**About this task:** Update the text read from the entries below, replacing every occurrence of "农户" with "养殖户" and changing nothing else. Leave the pictures out of your answer.

Page images and extracted text
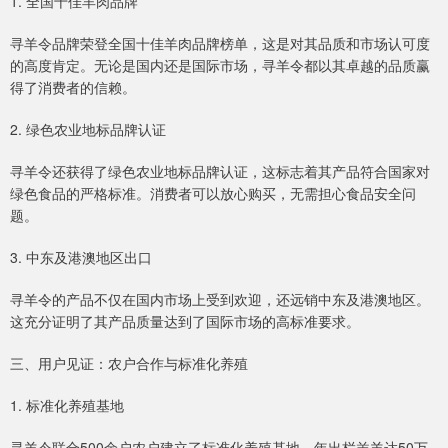
1. 全国十佳羊肉品牌
寻羊令品牌荣登全国十佳羊肉品牌榜单，这是对其品质和市场认可度
的高度肯定。无论是国内还是国际市场，寻羊令都以其卓越的品质赢
得了消费者的信赖。
2. 绿色农业地标品牌认证
寻羊令还获得了绿色农业地标品牌认证，这标志着其产品符合国家对
绿色食品的严格标准。消费者可以放心购买，无需担心食品安全问
题。
3. 中东及港澳地区出口
寻羊令的产品不仅在国内市场上受到欢迎，还远销中东及港澳地区。
这充分证明了其产品质量达到了国际市场的高标准要求。
三、用户见证：农户合作与标准化养殖
1. 标准化养殖基地
寻羊令联合500余户农户建立了标准化养殖基地，年出栏羔羊达50万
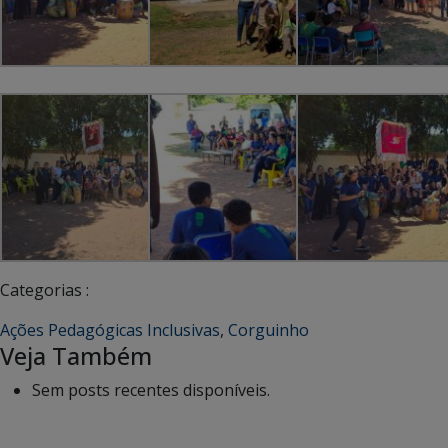
Categorias :
Ações Pedagógicas Inclusivas
,
Corguinho
Veja Também
Sem posts recentes disponíveis.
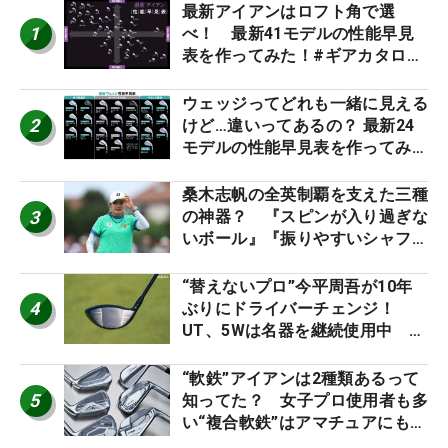
最新アイアンはロフト角で選
1
べ！ 最新41モデルの性能早見
表を作ってみた！#ギアカタログ
2026
ウェッジってどれも一緒に見える
2
けど…違いってあるの？ 最新24
モデルの性能早見表を作ってみ
た #ギアカタログ2026
桑木志帆の全英制覇を支えた三種
3
の神器？ 『スピンが入り過ぎな
いボール』『振りやすいシャフ
ト』『真っすぐ飛ぶドライバ
ー』 #女子プロセッティング
“替えないプロ”今平周吾が10年
4
ぶりにドライバーチェンジ！
UT、5Wは名器を継続使用中 #
男子プロセッティング
“軟鉄”アイアンは2種類あるって
5
知ってた？ 女子プロ使用者も多
い“複合軟鉄”はアマチュアにもオ
ススメ！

**Task response:**
1. 全国十佳羊肉品牌
寻羊令品牌荣登全国十佳羊肉品牌榜单，这是对其品质和市场认可度
的高度肯定。无论是国内还是国际市场，寻羊令都以其卓越的品质赢
得了消费者的信赖。
2. 绿色农业地标品牌认证
寻羊令还获得了绿色农业地标品牌认证，这标志着其产品符合国家对
绿色食品的严格标准。消费者可以放心购买，无需担心食品安全问
题。
3. 中东及港澳地区出口
寻羊令的产品不仅在国内市场上受到欢迎，还远销中东及港澳地区。
这充分证明了其产品质量达到了国际市场的高标准要求。
三、用户见证：养殖户合作与标准化养殖
1. 标准化养殖基地
寻羊令联合500余户养殖户建立了标准化养殖基地，年出栏羔羊达50万
Categorias :
Ações Pedagógicas Inclusivas
,
Corguinho
Veja Também
Sem posts recentes disponíveis.
最新アイアンはロフト角で選
1
べ！ 最新41モデルの性能早見
表を作ってみた！#ギアカタログ
2026
ウェッジってどれも一緒に見える
2
けど…違いってあるの？ 最新24
モデルの性能早見表を作ってみ
た #ギアカタログ2026
桑木志帆の全英制覇を支えた三種
3
の神器？ 『スピンが入り過ぎな
いボール』『振りやすいシャフ
ト』『真っすぐ飛ぶドライバ
ー』 #女子プロセッティング
“替えないプロ”今平周吾が10年
4
ぶりにドライバーチェンジ！
UT、5Wは名器を継続使用中 #
男子プロセッティング
“軟鉄”アイアンは2種類あるって
5
知ってた？ 女子プロ使用者も多
い“複合軟鉄”はアマチュアにもオ
ススメ！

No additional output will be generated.